マンドーラ
楽器の分類
マンドーラは、ヨーロッパの古楽器で 1740年代中ごろに多く製作されたが、あまり浸透することはなかった。さまざまな大きさや形状があり、一定ではないが、底の丸い比較的小型の弦楽器が使われていた。
リュートから派生したのがマンドーラで、さらにイタリアで改良されたものがマンドリン。
新しい楽器が作られ、マンドーラが使われた期間は短かかったこともあり、現在では知る人ぞ知るという過去の楽器になってしまった。
ちなみに、マンドリンをちょっと大きめの楽器で現在でも活躍しているマンドラ(mandola)があるが、マンドーラ(mandora)とは違う楽器であり綴も一文字違う。
ガリコン (gallichon) も ギターン(gittern) も マンドーラ (mandora) という名称で紹介されていることがある。
リュートか マンドーラか
アマーリング*の絵画をイラストに描き直した
この絵画のタイトルは『Lute player』となっている。
『リュート奏者』ということだけど、ちょっと違う。描かれている楽器はいわゆるリュートの形とはちょっと異なる。リュートは、ネックを備えた弦楽器の総称でもあるので、広い意味でこれはリュートではあるのだけれど。
さて、マンドーラ。マンドーラは、弦がいっぱい張りめぐらされているリュートから派生したようで、小型で扱いやすい楽器となってイタリアで登場した。
ヨーロッパでは、各地域で色んな楽器が作られたことだろう。楽器の標準規格というのは ある程度あったのだろうけど、便利で扱いやすい新楽器がどんどん作られたと想像できる。
そんな中でのひとつがマンドーラではなかったか。
新楽器の名前は、同様の名前を踏襲することもあったし、製作者が新しい名前を付けたりもした。ヨーロッパ全体では違う言語が混在しているので、その地域・民族での呼び名で名付けられることもあろう。
なので、リュートを参考に登場した楽器は、形状も弦の数も様々で あんな楽器こんな楽器と種類が多様化。これをリュートと呼ぶ地域もあり、マンドーラという呼び名を使ったりもした。

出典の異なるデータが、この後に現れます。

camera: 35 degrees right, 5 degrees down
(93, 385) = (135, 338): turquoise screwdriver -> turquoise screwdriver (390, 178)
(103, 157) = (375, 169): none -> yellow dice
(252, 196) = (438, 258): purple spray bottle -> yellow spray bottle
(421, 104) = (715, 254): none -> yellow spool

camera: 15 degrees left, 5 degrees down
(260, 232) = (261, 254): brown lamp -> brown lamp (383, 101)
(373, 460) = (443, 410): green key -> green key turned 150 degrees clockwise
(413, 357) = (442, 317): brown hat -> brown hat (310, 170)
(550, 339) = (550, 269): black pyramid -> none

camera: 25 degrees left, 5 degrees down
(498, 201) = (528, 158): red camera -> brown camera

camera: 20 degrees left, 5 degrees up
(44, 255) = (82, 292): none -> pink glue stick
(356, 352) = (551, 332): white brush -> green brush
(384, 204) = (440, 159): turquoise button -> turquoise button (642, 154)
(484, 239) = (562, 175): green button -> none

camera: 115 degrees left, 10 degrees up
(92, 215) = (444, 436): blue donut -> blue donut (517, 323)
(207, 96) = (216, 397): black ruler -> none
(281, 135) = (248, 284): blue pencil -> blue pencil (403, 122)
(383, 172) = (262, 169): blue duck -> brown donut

19世紀の描かれたアマーリングの楽器は、リュートでもありマンドーラでもある...ということ。とはいえ、私は、この絵に描かれているのはマンドーラと呼ぶ方が当たっていると思うのだけれど。
以上は、歴史には詳しくない私の考察ではあるのだけれど、まあ そんなに外れてはいないだろう。
*フリードリヒ・フォン・アマーリング(Friedrich von Amerling、1803年-1887年)は オーストリアの画家。宮廷での肖像画家として活躍し、ウィーンで最も尊敬される画家と云われている。